**Your objective**
Give every line of the records exactly, please, from the first up to and including the one containing "line: (1535, 256) -> (1755, 269), added".

**Data excerpts**

[Start of Attachment]

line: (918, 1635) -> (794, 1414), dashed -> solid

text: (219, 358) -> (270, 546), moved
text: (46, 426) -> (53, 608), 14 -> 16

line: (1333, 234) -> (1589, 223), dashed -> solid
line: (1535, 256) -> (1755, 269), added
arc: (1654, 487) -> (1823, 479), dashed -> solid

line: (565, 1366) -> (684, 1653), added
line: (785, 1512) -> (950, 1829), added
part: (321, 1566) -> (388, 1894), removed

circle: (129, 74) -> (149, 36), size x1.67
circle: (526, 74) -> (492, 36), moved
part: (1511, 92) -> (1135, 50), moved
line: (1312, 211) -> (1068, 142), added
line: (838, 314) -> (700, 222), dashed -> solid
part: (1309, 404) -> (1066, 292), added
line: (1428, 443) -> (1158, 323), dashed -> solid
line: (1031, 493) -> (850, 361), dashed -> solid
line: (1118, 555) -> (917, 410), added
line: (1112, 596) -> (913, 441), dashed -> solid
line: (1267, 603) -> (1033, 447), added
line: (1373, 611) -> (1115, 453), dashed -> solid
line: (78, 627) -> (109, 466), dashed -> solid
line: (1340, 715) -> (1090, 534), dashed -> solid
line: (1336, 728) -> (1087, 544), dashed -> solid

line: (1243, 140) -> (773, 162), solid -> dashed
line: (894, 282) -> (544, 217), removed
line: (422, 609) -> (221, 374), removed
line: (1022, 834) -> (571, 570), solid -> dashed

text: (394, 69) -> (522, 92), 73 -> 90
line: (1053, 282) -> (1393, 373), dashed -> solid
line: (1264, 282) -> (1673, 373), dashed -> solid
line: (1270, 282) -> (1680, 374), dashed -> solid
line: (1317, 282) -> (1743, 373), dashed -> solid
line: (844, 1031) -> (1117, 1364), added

[End of Attachment]

**Written reply**
line: (918, 1635) -> (794, 1414), dashed -> solid

text: (219, 358) -> (270, 546), moved
text: (46, 426) -> (53, 608), 14 -> 16

line: (1333, 234) -> (1589, 223), dashed -> solid
line: (1535, 256) -> (1755, 269), added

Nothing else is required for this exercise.